The story of Rolf Harris’s rise to national treasure status and his ability to entertain is extraordinary, but when that's all stripped away, here is a very ordinary tale of a bleak abuse of male power over young girls. And a very bog-standard example of how we treat women who attempt to raise the alarm.
As barrister Simon Ray so starkly put it during his defence of Harris in connection with one bout of sexual impropriety - which began when the girl was 13 and stretched over many years – “She needed it to be something that for which no-one could blame her at all, she could only receive sympathy. You may think that was the moment she decided to accuse Rolf Harris.” Then later adding, “Mr Harris is not the first man and he won't be the last to lose perspective and rational thought in the face of flattering attention”. Here, in a nutshell, is the problem: even in a courtroom, in 2014, the blaming of child victims and the painting of sexual abuse as “just men being men” is fair game.

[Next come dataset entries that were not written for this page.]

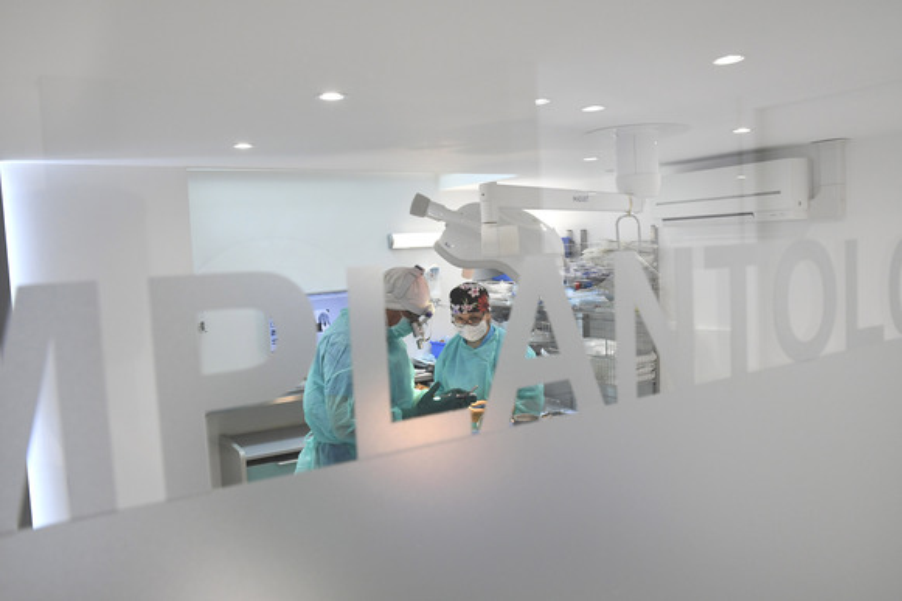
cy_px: 300
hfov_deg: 67.4
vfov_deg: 47.9
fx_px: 676
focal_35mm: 27
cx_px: 451
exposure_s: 1/50
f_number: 9
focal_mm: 18
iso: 1250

I’d like to say there are no winners in this story, but Bindi Harris, Rolf’s daughter, must be applauded for her constant unfaltering support of her dad, showing up in court every day - clutching his elbow - to hear tales of the abuse of her friend, then aged 13, on family holidays and in backs of cars. Bindi is due to inherit £11m from the Rolf Harris estate. She really deserves every penny.